*Supplied information:*
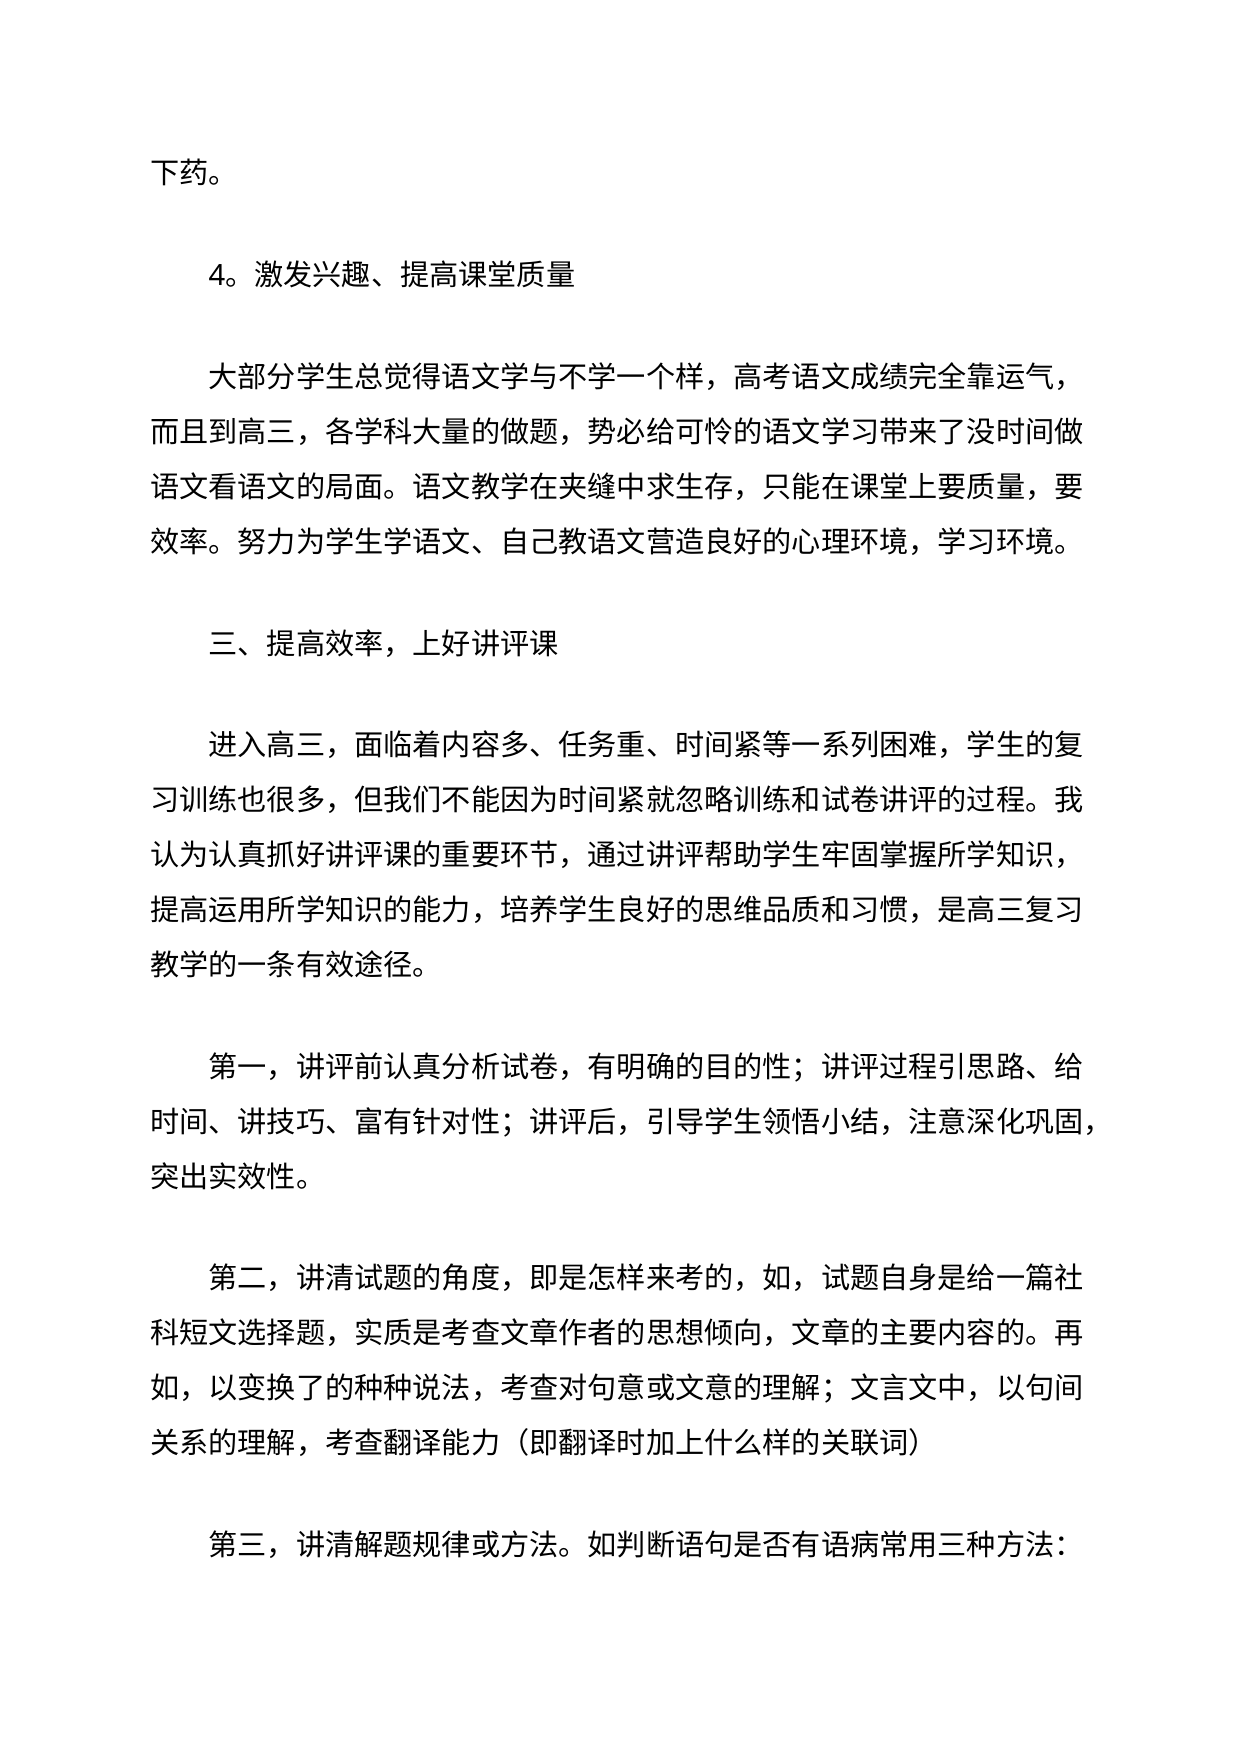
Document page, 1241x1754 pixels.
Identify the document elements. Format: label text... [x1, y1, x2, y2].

text 进入高三，面临着内容多、任务重、时间紧等一系列困难，学生的复习训练也很多，但我们不能因为时间紧就忽略训练和试卷讲评的过程。我认为认真抓好讲评课的重要环节，通过讲评帮助学生牢固掌握所学知识，提高运用所学知识的能力，培养学生良好的思维品质和习惯，是高三复习教学的一条有效途径。 [150, 722, 1090, 984]
text 第一，讲评前认真分析试卷，有明确的目的性；讲评过程引思路、给时间、讲技巧、富有针对性；讲评后，引导学生领悟小结，注意深化巩固，突出实效性。 [150, 1043, 1090, 1195]
text 第二，讲清试题的角度，即是怎样来考的，如，试题自身是给一篇社科短文选择题，实质是考查文章作者的思想倾向，文章的主要内容的。再如，以变换了的种种说法，考查对句意或文意的理解；文言文中，以句间关系的理解，考查翻译能力（即翻译时加上什么样的关联词） [150, 1255, 1090, 1462]
text 三、提高效率，上好讲评课 [150, 620, 1090, 662]
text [150, 1521, 1090, 1564]
text 4。激发兴趣、提高课堂质量 [150, 252, 1090, 294]
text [150, 150, 1090, 192]
text 大部分学生总觉得语文学与不学一个样，高考语文成绩完全靠运气，而且到高三，各学科大量的做题，势必给可怜的语文学习带来了没时间做语文看语文的局面。语文教学在夹缝中求生存，只能在课堂上要质量，要效率。努力为学生学语文、自己教语文营造良好的心理环境，学习环境。 [150, 354, 1090, 561]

*Goal of the exercise:*
Your job is to transcribe the entries above exactly; skip the pictures.

*Your response:*
Document page, 1241x1754 pixels.
Identify the document elements. Format: label text... [x1, y1, x2, y2].

text 进入高三，面临着内容多、任务重、时间紧等一系列困难，学生的复习训练也很多，但我们不能因为时间紧就忽略训练和试卷讲评的过程。我认为认真抓好讲评课的重要环节，通过讲评帮助学生牢固掌握所学知识，提高运用所学知识的能力，培养学生良好的思维品质和习惯，是高三复习教学的一条有效途径。 [150, 722, 1090, 984]
text 第一，讲评前认真分析试卷，有明确的目的性；讲评过程引思路、给时间、讲技巧、富有针对性；讲评后，引导学生领悟小结，注意深化巩固，突出实效性。 [150, 1043, 1090, 1195]
text 第二，讲清试题的角度，即是怎样来考的，如，试题自身是给一篇社科短文选择题，实质是考查文章作者的思想倾向，文章的主要内容的。再如，以变换了的种种说法，考查对句意或文意的理解；文言文中，以句间关系的理解，考查翻译能力（即翻译时加上什么样的关联词） [150, 1255, 1090, 1462]
text 三、提高效率，上好讲评课 [150, 620, 1090, 662]
text [150, 1521, 1090, 1564]
text 4。激发兴趣、提高课堂质量 [150, 252, 1090, 294]
text [150, 150, 1090, 192]
text 大部分学生总觉得语文学与不学一个样，高考语文成绩完全靠运气，而且到高三，各学科大量的做题，势必给可怜的语文学习带来了没时间做语文看语文的局面。语文教学在夹缝中求生存，只能在课堂上要质量，要效率。努力为学生学语文、自己教语文营造良好的心理环境，学习环境。 [150, 354, 1090, 561]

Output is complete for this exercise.